Cold War, del polaco Pawel Pawlikowski, es la última película que se va a mencionar acá. Se estrenó en Uruguay este año y es de lo mejor que nos dio el 2019. Que sea la encargada de cerrar el texto, además, tiene sentido. En su trama el muro no aparece muy seguido, porque los enamorados que protagonizan esta historia de desencuentros en la Europa polarizada viajan mucho, pero sí sigue siendo un elemento preponderante: cuando aparece y los divide –hacia mitad de la película–, la pasión se desdobla y se atomiza. Es un punto de inflexión para una relación volcánica que los domina y los pone contra las cuerdas. El muro los separa, los hace elegir y hasta, sin que lo sepan, los obliga a prometer que volverán a verse.

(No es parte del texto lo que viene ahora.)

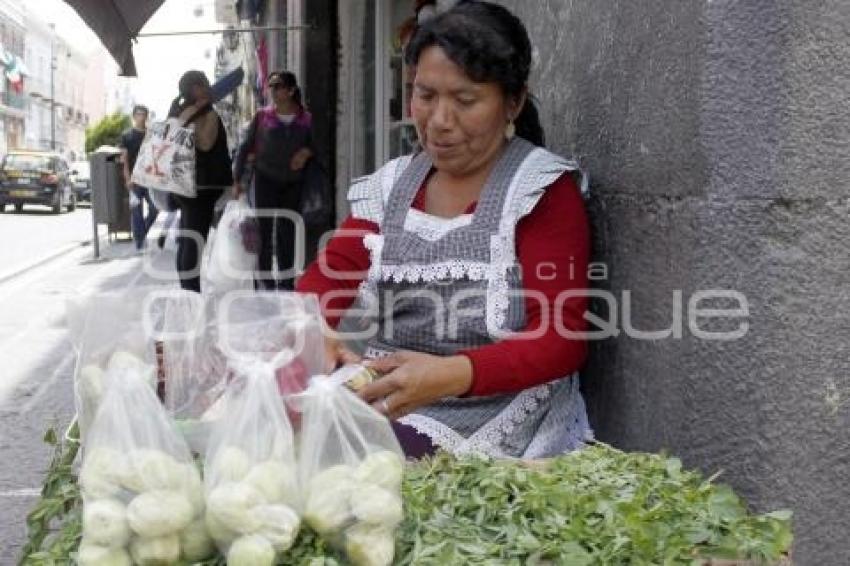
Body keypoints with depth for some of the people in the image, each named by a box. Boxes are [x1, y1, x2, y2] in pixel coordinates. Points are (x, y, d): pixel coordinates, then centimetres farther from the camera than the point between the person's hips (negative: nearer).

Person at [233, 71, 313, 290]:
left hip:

Para las últimas líneas, una foto. Es del fotógrafo Henri Cartier-Bresson, que la tomó en una serie para la agencia Magnum en 1962, en Berlín Occidental. Tendría que haber sido la foto de esta nota, pero no podemos reproducirla por cuestiones de derechos, así que si quiere vaya a buscarla a Google. Lo que sí podemos es contarla: en ella el muro se estira largo hasta el horizonte. Los edificios se alinean a sus lados y el alambre de púas resalta en su cima, aunque en este tramo la cima es bastante baja. Cuatro niños de edades diferentes juegan en torno a él. Uno está pisando algo en el suelo, otro está en cuclillas, una niña corre a lo lejos y la que parece más grande está trepada a los ladrillos. Es la imagen de la inocencia conviviendo con las barreras, la muestra de que la pared que dividió el mundo, a veces, desaparecía incluso antes de haber caído. Porque como en Heroes, ¡Adiós a Lenin!, Cold War o la foto de Cartier-Bresson, el muro de Berlín fue símbolo de la humanidad partida, pero también un patio de juegos, un anclaje a la realidad de una madre que acaba de despertar del coma o la superficie irregular sobre la que dos amantes, a escondidas, se funden en la oscuridad.